Cade decision: definition of economic group for the purposes of notifying mergers

Cade decision: definition of economic group for the purposes of notifying mergers

In recent weeks, CADE issued a relevant decision on the definition of an economic group for the purposes of merger notification. When analyzing the mandatory notification of the acquisition of Digesto by Jusbrasil, Commissioner Victor Fernandes summarized the authority’s understanding:

 

1. What are the criteria for analyzing mandatory notification?

CADE’s Tribunal concluded that, in transactions involving companies, the respective economic groups must be evaluated based on their controlling entities. In other words, the economic group will be composed of the party directly involved in the transaction, its controlling entities and the companies in which these entities hold control or at least 20% of the share or voting capital.

If one of these entities is an investment fund, specific criteria must be applied.
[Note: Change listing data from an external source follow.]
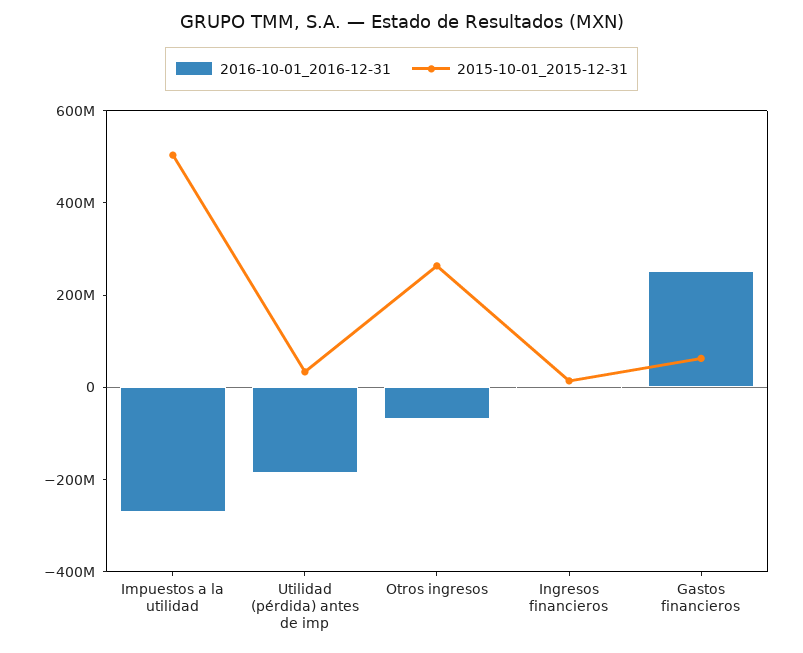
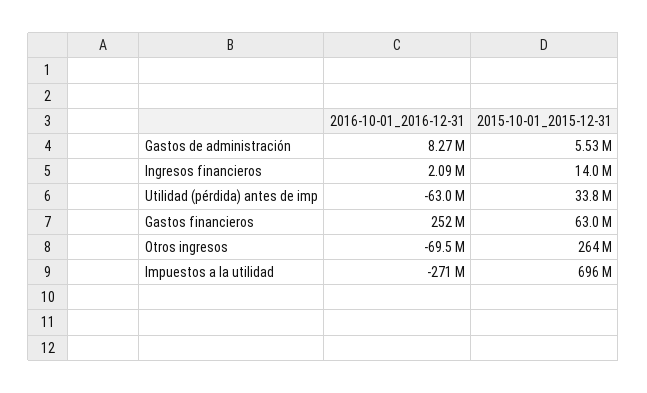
  {
    "2016-10-01_2016-12-31": {
      "Impuestos a la utilidad": -271000000,
-     "Utilidad (pérdida) antes de imp": -200000000,
+     "Utilidad (pérdida) antes de imp": -63000000,
      "Otros ingresos": -69500000,
      "Ingresos financieros": 2090000,
-     "Gastos financieros": 252000000
+     "Gastos financieros": 252000000,
+     "Gastos de administración": 8270000
    },
    "2015-10-01_2015-12-31": {
-     "Impuestos a la utilidad": 500000000,
+     "Impuestos a la utilidad": 696000000,
      "Utilidad (pérdida) antes de imp": 33800000,
      "Otros ingresos": 264000000,
      "Ingresos financieros": 14000000,
-     "Gastos financieros": 63000000
+     "Gastos financieros": 63000000,
+     "Gastos de administración": 5530000
    }
  }

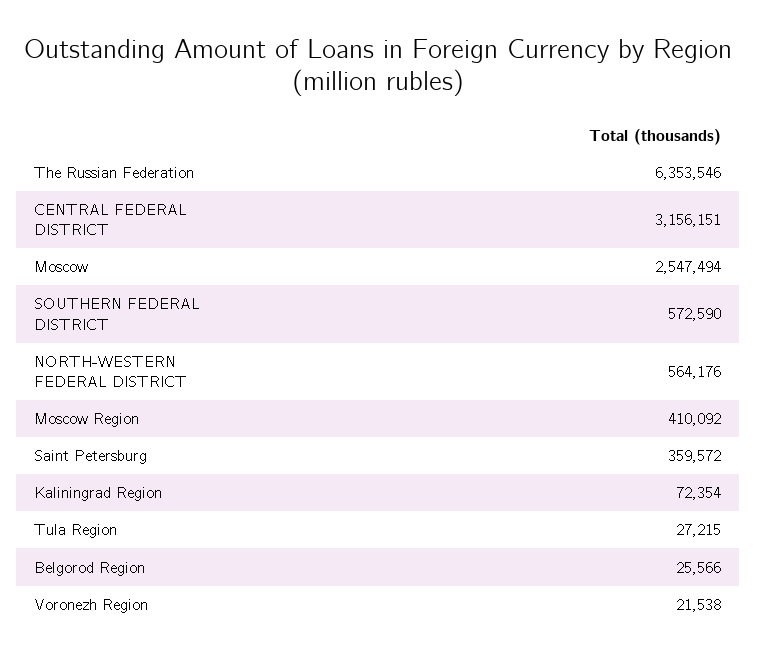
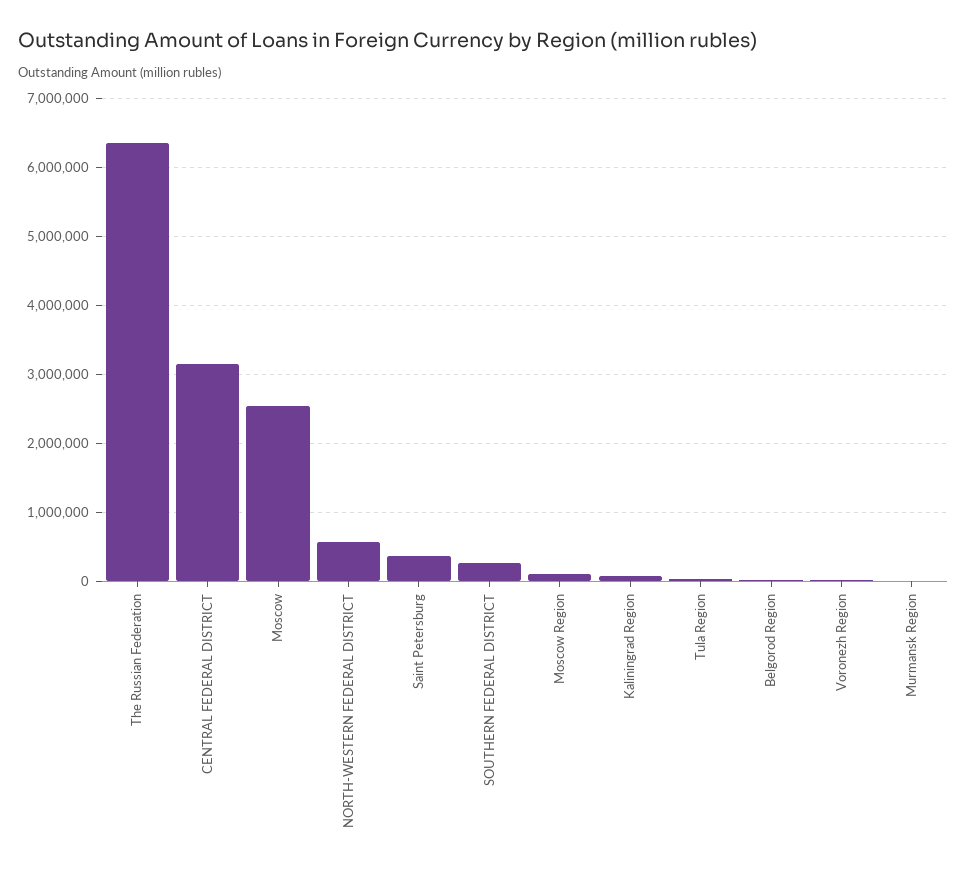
  {
    "The Russian Federation": 6353546,
    "CENTRAL FEDERAL DISTRICT": 3156151,
    "Moscow": 2547494,
-   "SOUTHERN FEDERAL DISTRICT": 572590,
+   "SOUTHERN FEDERAL DISTRICT": 300000,
    "NORTH-WESTERN FEDERAL DISTRICT": 564176,
-   "Moscow Region": 410092,
+   "Moscow Region": 100000,
    "Saint Petersburg": 359572,
    "Kaliningrad Region": 72354,
    "Tula Region": 27215,
    "Belgorod Region": 25566,
-   "Voronezh Region": 21538
+   "Voronezh Region": 21538,
+   "Murmansk Region": 0
  }

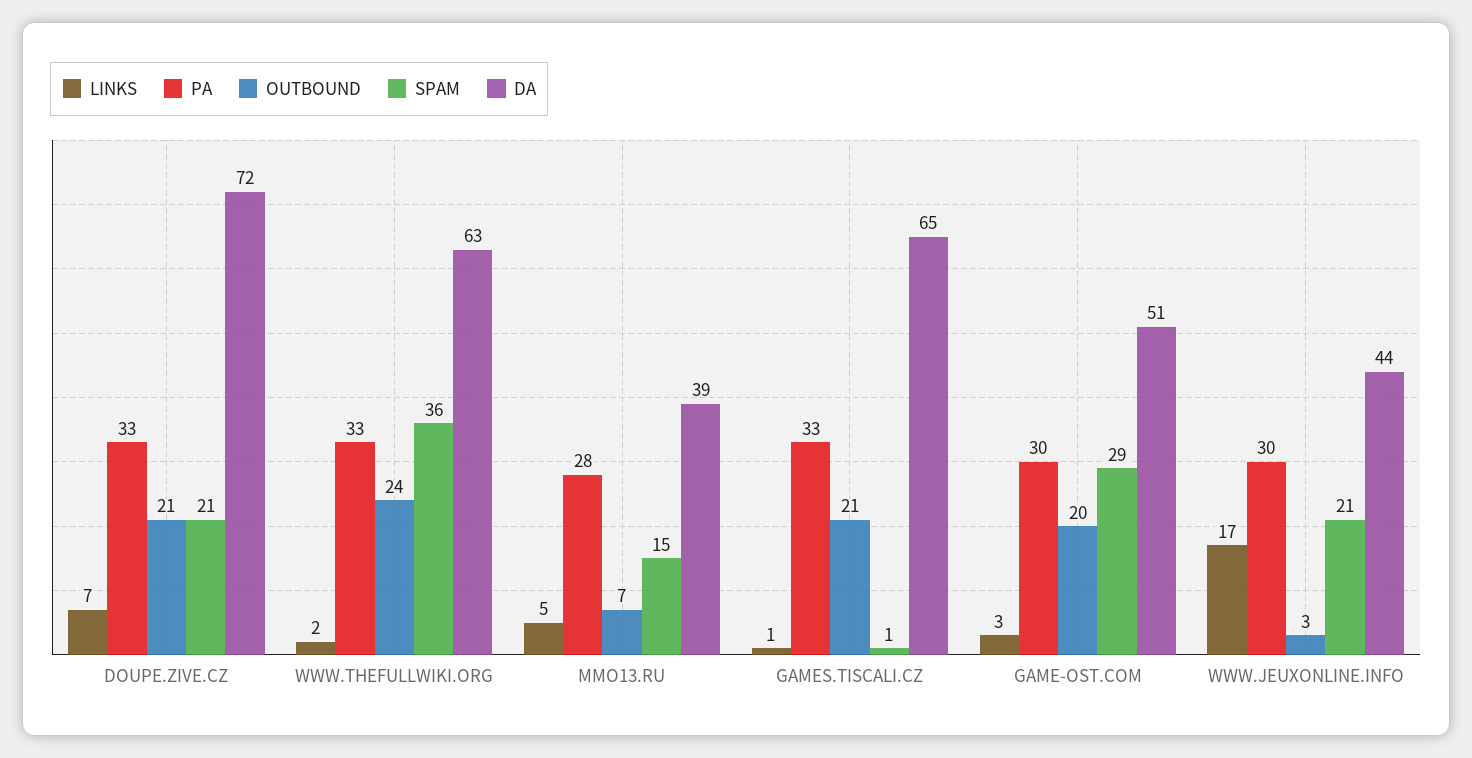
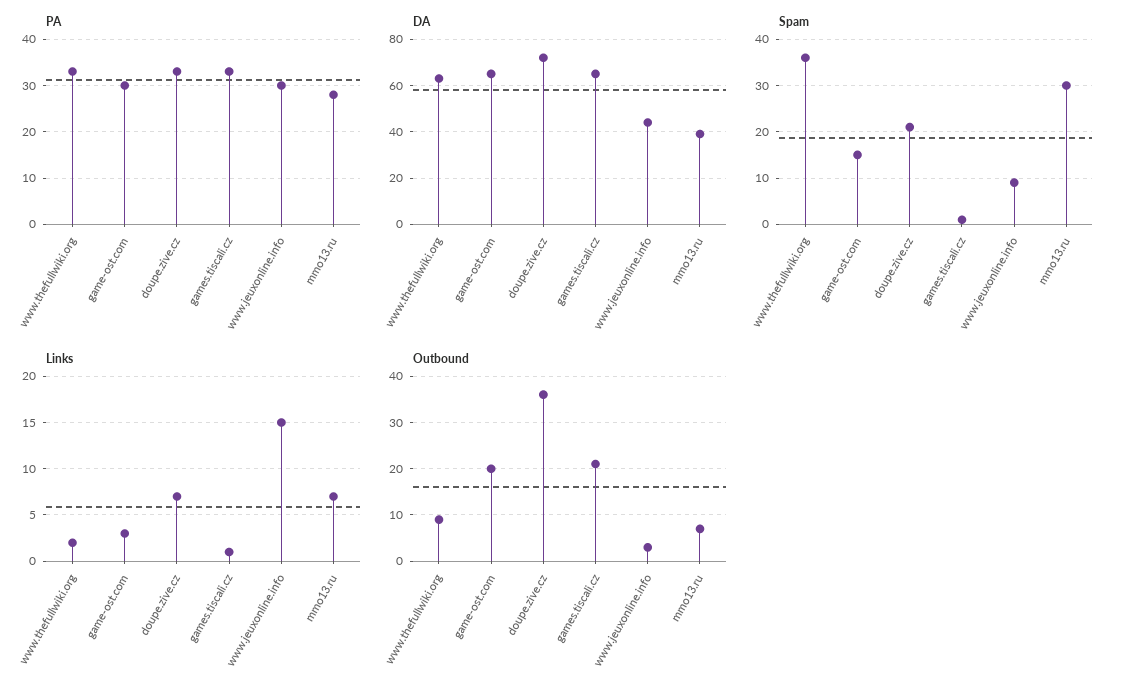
  {
    "LINKS": {
      "DOUPE.ZIVE.CZ": 7,
      "WWW.THEFULLWIKI.ORG": 2,
-     "MMO13.RU": 5,
+     "MMO13.RU": 7,
      "GAMES.TISCALI.CZ": 1,
      "GAME-OST.COM": 3,
-     "WWW.JEUXONLINE.INFO": 17
+     "WWW.JEUXONLINE.INFO": 15
    },
    "PA": {
      "DOUPE.ZIVE.CZ": 33,
      "WWW.THEFULLWIKI.ORG": 33,
      "MMO13.RU": 28,
      "GAMES.TISCALI.CZ": 33,
      "GAME-OST.COM": 30,
      "WWW.JEUXONLINE.INFO": 30
    },
    "OUTBOUND": {
-     "DOUPE.ZIVE.CZ": 21,
+     "DOUPE.ZIVE.CZ": 35,
-     "WWW.THEFULLWIKI.ORG": 24,
+     "WWW.THEFULLWIKI.ORG": 10,
      "MMO13.RU": 7,
      "GAMES.TISCALI.CZ": 21,
      "GAME-OST.COM": 20,
      "WWW.JEUXONLINE.INFO": 3
    },
    "SPAM": {
      "DOUPE.ZIVE.CZ": 21,
      "WWW.THEFULLWIKI.ORG": 36,
-     "MMO13.RU": 15,
+     "MMO13.RU": 30,
      "GAMES.TISCALI.CZ": 1,
-     "GAME-OST.COM": 29,
+     "GAME-OST.COM": 15,
-     "WWW.JEUXONLINE.INFO": 21
+     "WWW.JEUXONLINE.INFO": 10
    },
    "DA": {
      "DOUPE.ZIVE.CZ": 72,
      "WWW.THEFULLWIKI.ORG": 63,
      "MMO13.RU": 39,
      "GAMES.TISCALI.CZ": 65,
-     "GAME-OST.COM": 51,
+     "GAME-OST.COM": 65,
      "WWW.JEUXONLINE.INFO": 44
    }
  }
In other words, shareholders with participation (direct or indirect) equal to or greater than 50% of the fund’s shares must be incorporated into the economic group, as well as companies in which the fund holds control or at least 20% of the share or voting capital.

This decision replaces the CADE’s previous guidance that shareholdings equivalent to 20% or higher would presuppose some degree of control.

 

2. What are the elements that indicate, from the perspective of competition law, control of one company over another?

It was decided that the existence of control relationships for the purposes of characterizing an economic group arises from the rights attributed by the company’s governance documents (such as the shareholders’ agreement). CADE must analyze whether, for example, the rights to veto and appoint members of governance bodies are indicative of control or whether they are intended to merely protect investments. In order to allow greater objectivity in this segmentation, the Commissioner prepared two non-exhaustive lists:

Minority rights that generate presumptions of shared controlMinority rights of mere investment protection
1. Right of veto or need for a qualified quorum for approval by the General Assembly of matters such as:

a. Approval of the business plan;

b. Approval of the annual budget;

c. Any change in the bylaws that affect the rights of shareholders, regardless of the matter.

2. Right of veto or need for a qualified quorum for approval by the Board of Directors of matters such as:

a. Approval of the business plan;

b. Approval of the annual budget;

c. Election and dismissal of company directors;

d. Approval of business policy.

3. Right to appoint members to the Board of Directors, specifically when combined with veto rights on competitively strategic matters.

4. Right to veto decisions related to investments, loans, contracts and other operations above certain values.

5. Right to veto the approval of management reports, financial statements and the appointment of independent auditors.

 

 

1. Right of veto or need for a qualified quorum for approval by the General Assembly of matters such as:

a. Relevant corporate transactions, such as mergers, incorporations, acquisitions and creation of wholly owned subsidiaries;

b. Issuance of company securities to third parties;

c. Obtaining registration as a public company and trading shares on the stock exchange;

d. Approval of dividends or other forms of profit distribution;

e. Approval of the maximum remuneration of management members;

f. Requests for bankruptcy, judicial or extrajudicial reorganization;

g. Increase or reduction in authorized share capital.

2. Right of veto or need for a qualified quorum for approval by the Board of Directors of matters such as:

a. Election and dismissal of audit committee members;

b. Election and dismissal of the CEO or chairman of the Board of Directors;

c. Approval of the general business plan proposed by the Directors, provided that, in the event of an impasse, the matter is submitted for deliberation by the Board of Directors and approved by a simple majority.

3. Right to appoint members to the Board of Directors, as long as it is not combined with veto rights on strategic matters.

4. Right to veto over contracts between the company and the controlling shareholder or other companies in which the controlling shareholder has an interest.

5. Right of veto over the valuation of assets intended for the payment of a capital increase.

The decision was unanimously approved by CADE’s Tribunal and should be used as a parameter in the analysis of future mergers.